El mundo entero mira intrigado lo que está sucediendo en este país milenario, donde el mapa del mundo se ha plegado y desplegado una y otra vez a lo largo de los siglos. Hasta ahora, con el ejercicio en grado sumo de su moral de circunstancias, los Estados Unidos y Europa habían apoyado a muerte a los regímenes totalitarios de África, Asia y América con tal de mantener un statu quo favorable a sus ambiciones. Pero el estallido de estas dos revoluciones los ha cogido con el paso cambiado. Aunque los gobiernos occidentales miran de reojo este magma revolucionario que lo arrasa todo, en un punto del planeta estratégico por sus intereses petrolíferos, los ciudadanos de estos mismos países, contagiados por el mismo virus que los egipcios o que los tunecinos, claman por empezar a hacer las cosas de otra manera, conscientes de que cada vez que Occidente ha necesitado actuar para satisfacer su insaciable codicia petrolera, Oriente Medio ha reaccionado retrayéndose a las versiones más medievales del islam, esas que imponen el velo, practican la lapidación y creen en la ablación como un signo de cultura.

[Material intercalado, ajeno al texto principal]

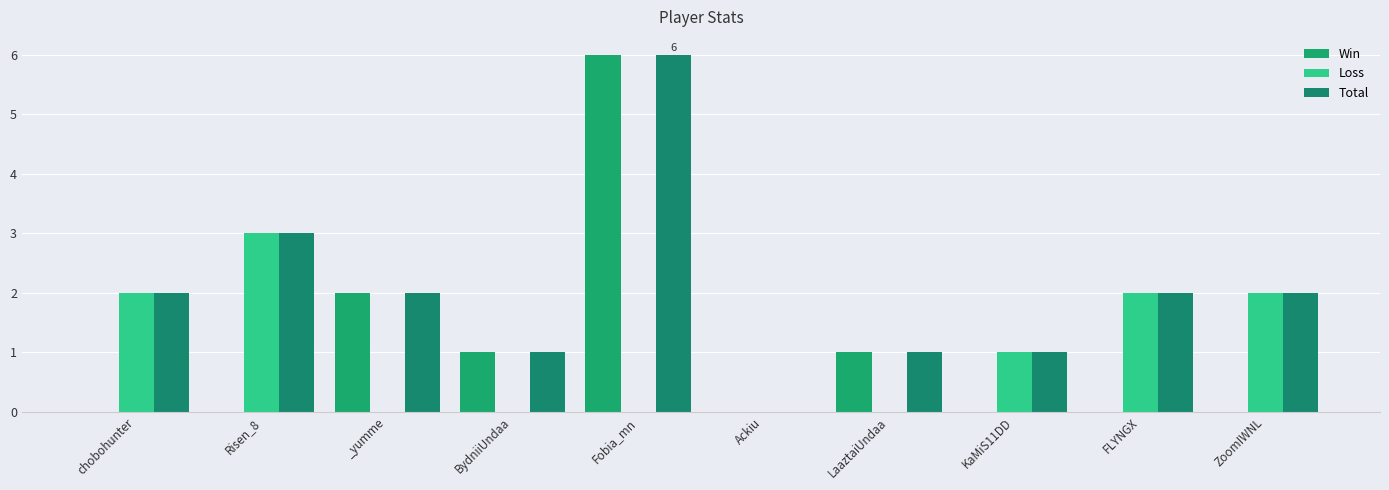

Reading right to left, transcribe all the data shown in this chart.

Win: 0	0	0	1	0	6	1	2	0	0
Loss: 2	2	1	0	0	0	0	0	3	2
Total: 2	2	1	1	0	6	1	2	3	2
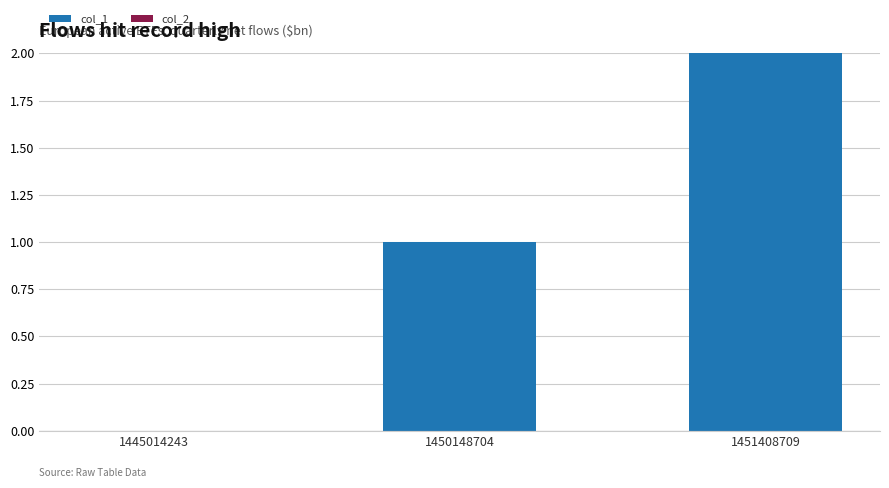

Is it true that the value at 1451408709 is 2?

True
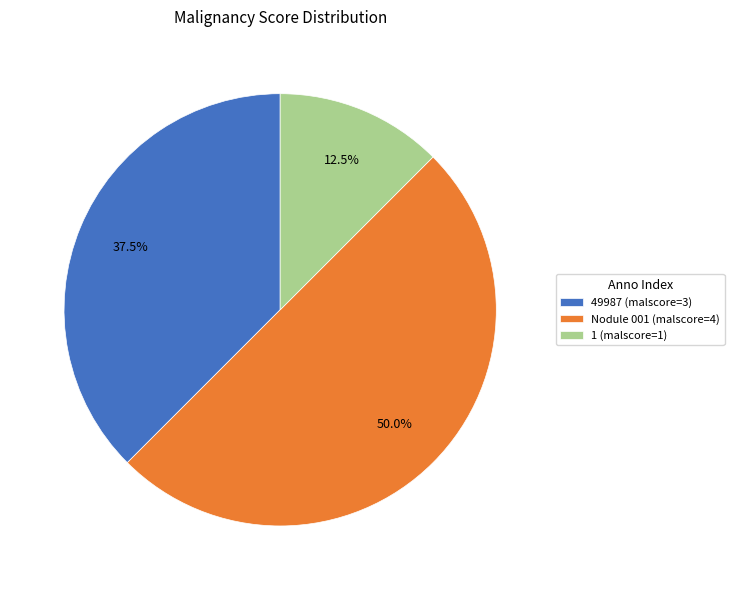

What is the largest slice in the pie chart?

Nodule 001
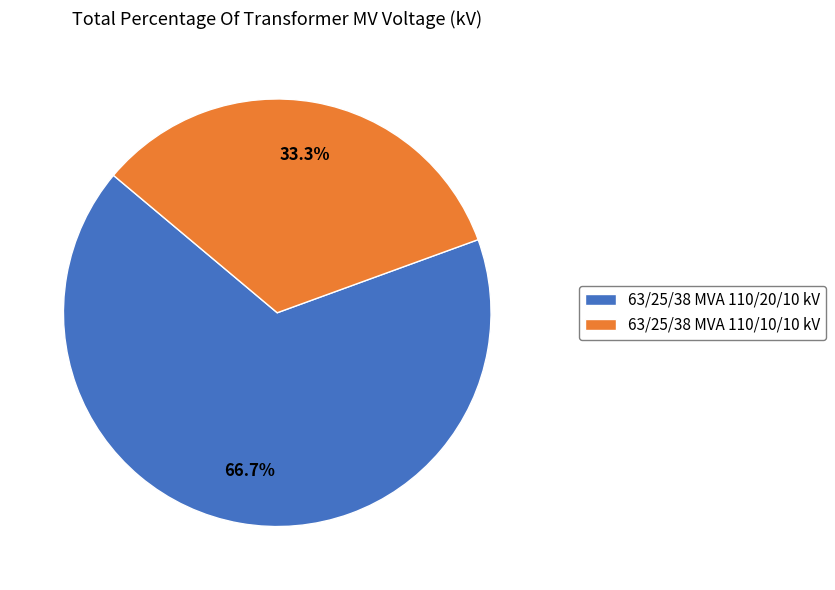

How many slices are in this pie chart?

2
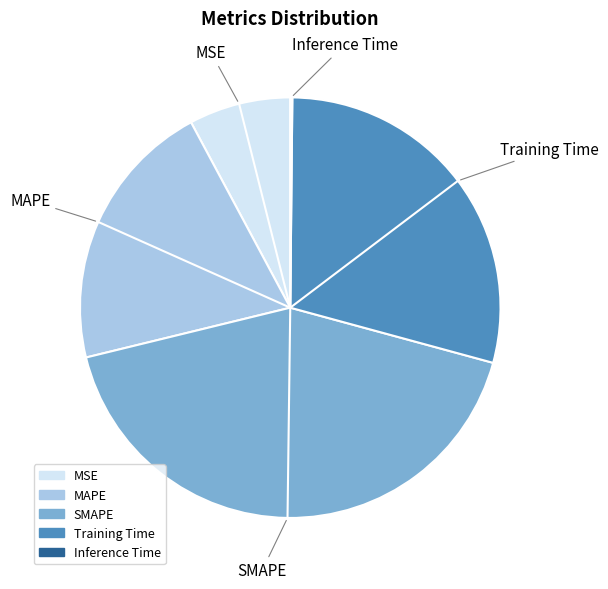

Which has a higher value, Training Time or SMAPE?

SMAPE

¿Será casualidad que en los titulares de los periódicos coincidan las rebeliones en Túnez y en Egipto con las noticias sobre el auge de los nuevos coches eléctricos? A lo mejor no tanto. Si la vieja Europa y los todopoderosos Estados Unidos saben mirar hacia adelante, aprovechar el flujo positivo de las nuevas tecnologías y buscar un recambio energético a ese maldito oro negro que ha sido fuente inagotable de dolor y de muerte, tal vez se empiecen a cumplir algunos de los más viejos sueños de la civilización. Pero si, como ha ocurrido tantas veces a lo largo de la historia, todo esfuerzo renovador termina sucumbiendo ante el egoísmo, los intereses particulares y de grupo y, al fin, los resortes del viejo sistema, hemos de reconocer que la barbarie tiene hoy más posibilidades de expansión que nunca. Porque la globalidad, entre otras cosas, está propiciando que al tiempo que los occidentales reclamamos una sociedad distinta, más libre y acorde con las necesidades del planeta, los ciudadanos de África, de Asia y de Oceanía empiecen a darse cuenta de que ya no se les puede engañar por más tiempo, ni desde dentro ni desde fuera de casa. Y este magma, como toda sustancia incendiaria que estalla cuando nada es capaz de mantenerla sumergida, puede terminar quemando cuanto encuentre a su paso.

Son días apasionantes estos en los que el mundo cambia delante de nuestros ojos.